Circumcision is the removal of the foreskin from the human penis. The procedure is an elective surgery, usually performed on newborns or babies, primarily for cultural or religious reasons. In rare cases, circumcision may be performed on older children or adults for medical reasons, including recurrent urinary tract infections. In sub-Saharan Africa, circumcision is also medically indicated as it helps to slow the spread of HIV/AIDS.
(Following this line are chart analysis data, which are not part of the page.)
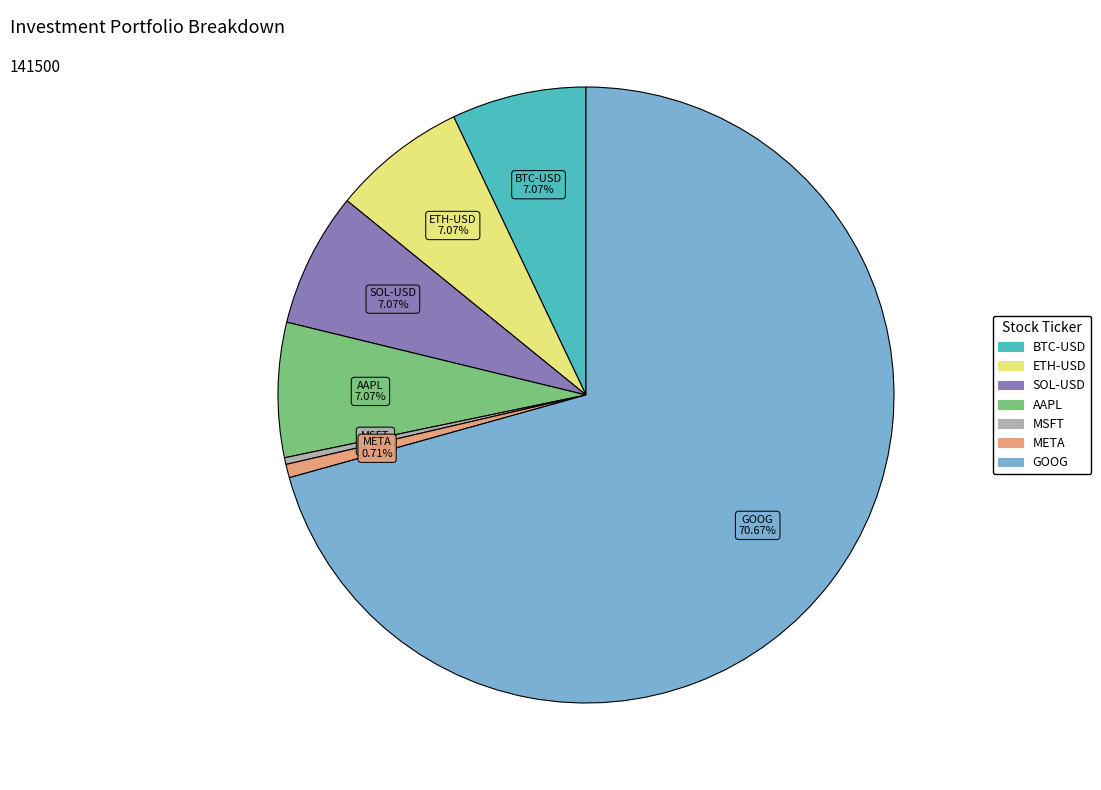

Approximately how many times larger is the value at GOOG compared to BTC-USD?

10.0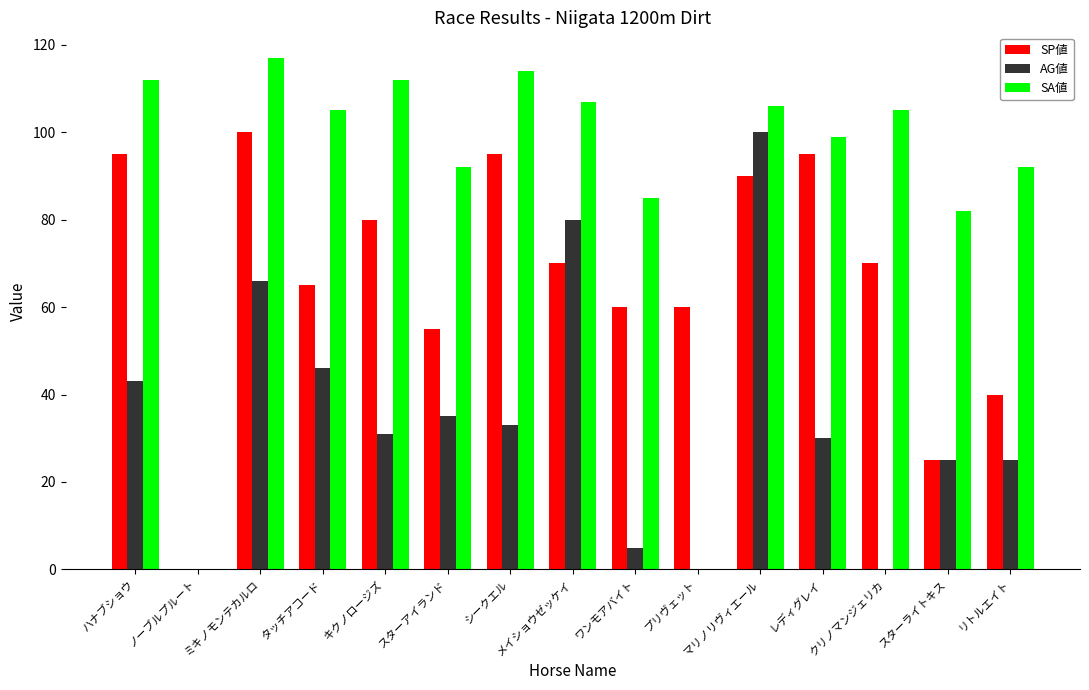

At which label is SP値 closest to 50?

スターアイランド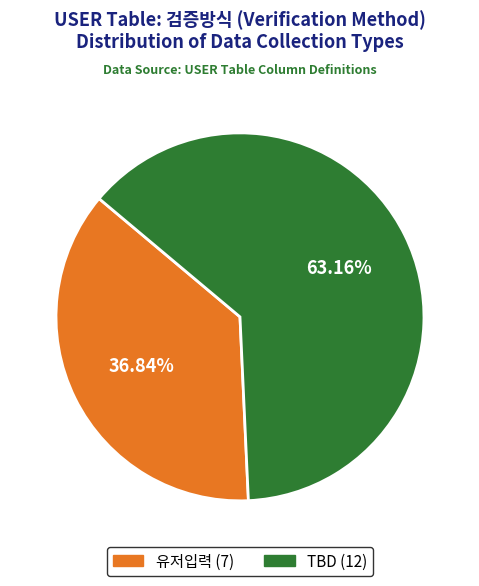

The TBD slice represents 63% of the pie. True or false?

True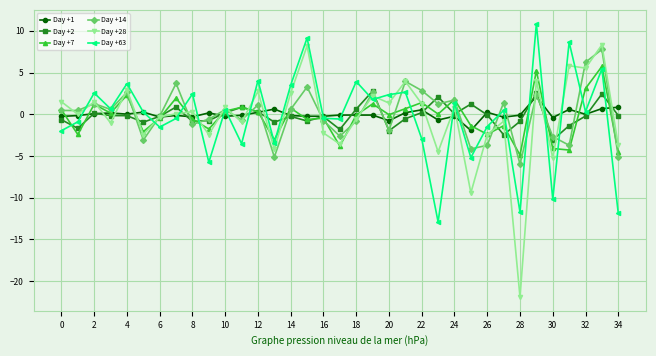

List the series in order of their peak value, highest first.

Day +63, Day +28, Day +14, Day +7, Day +2, Day +1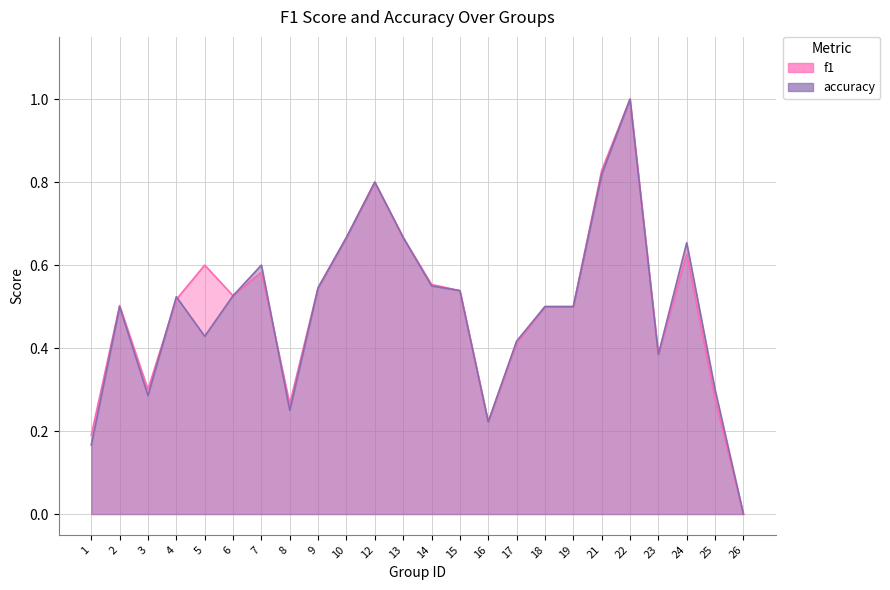

Is the value of accuracy at 26 greater than the value of f1 at 6?

No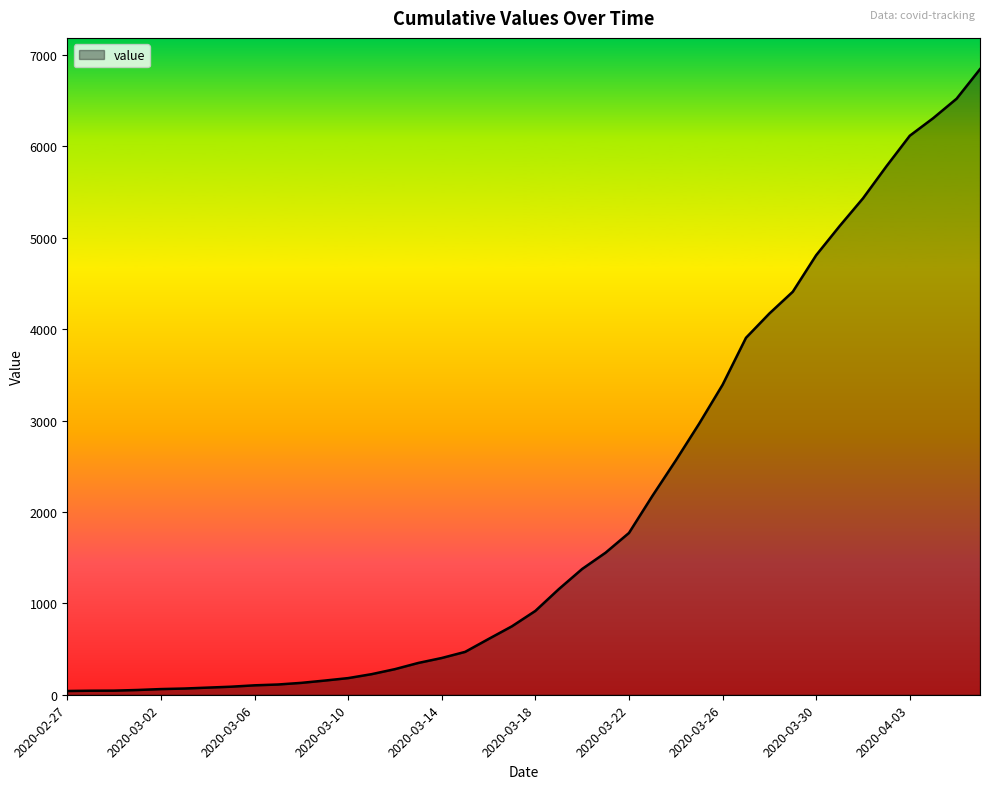

What is the sum of all values?

81532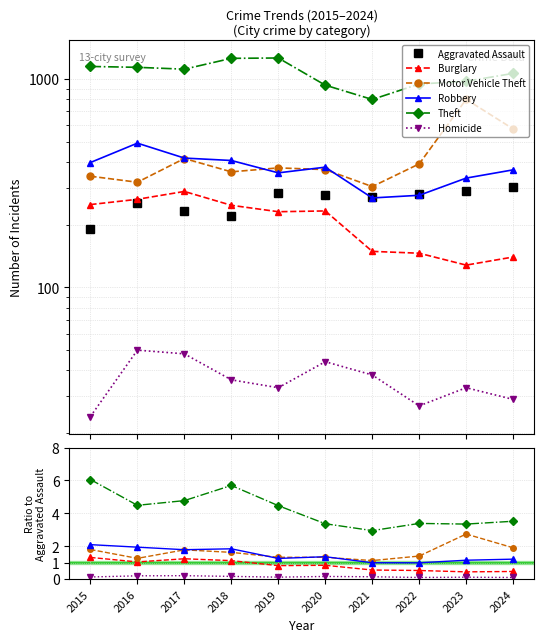

Is it true that Motor Vehicle Theft equals 1.1 at 2021?

True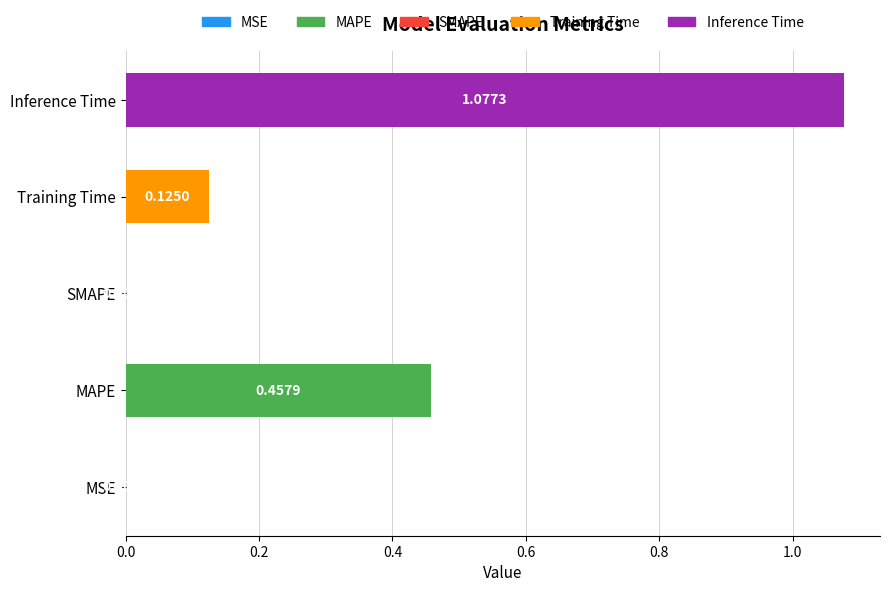

What is the change in value from MAPE to Inference Time?

+0.6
In some cases (especially for religiously observant Jews) circumcision is performed in a religious ceremony or outside of a hospital setting. But in most cases, circumcision is performed by an obstetrician in a hospital. Circumcision rates are thus reported by hospitals, and may undercount circumcisions that are performed in other settings or on older children or adults. The highest circumcision rates in the U.S. are in the Midwest, with Kentucky, Indiana, Iowa, Ohio, and Michigan all reporting rates above 80 percent. The lowest rates are in the Southwest, with Nevada, Arizona, and California all reporting rates below 25 percent.
In the United States, as many as 85 percent of male newborns were circumcised in 1965. But that number has fallen steadily for the past half-century, especially as immigration from countries where circumcision is not common has increased. In 2011, the Nationwide Inpatient Sample as reported by U.S. hospitals put the circumcision rate of newborn males at 57 percent.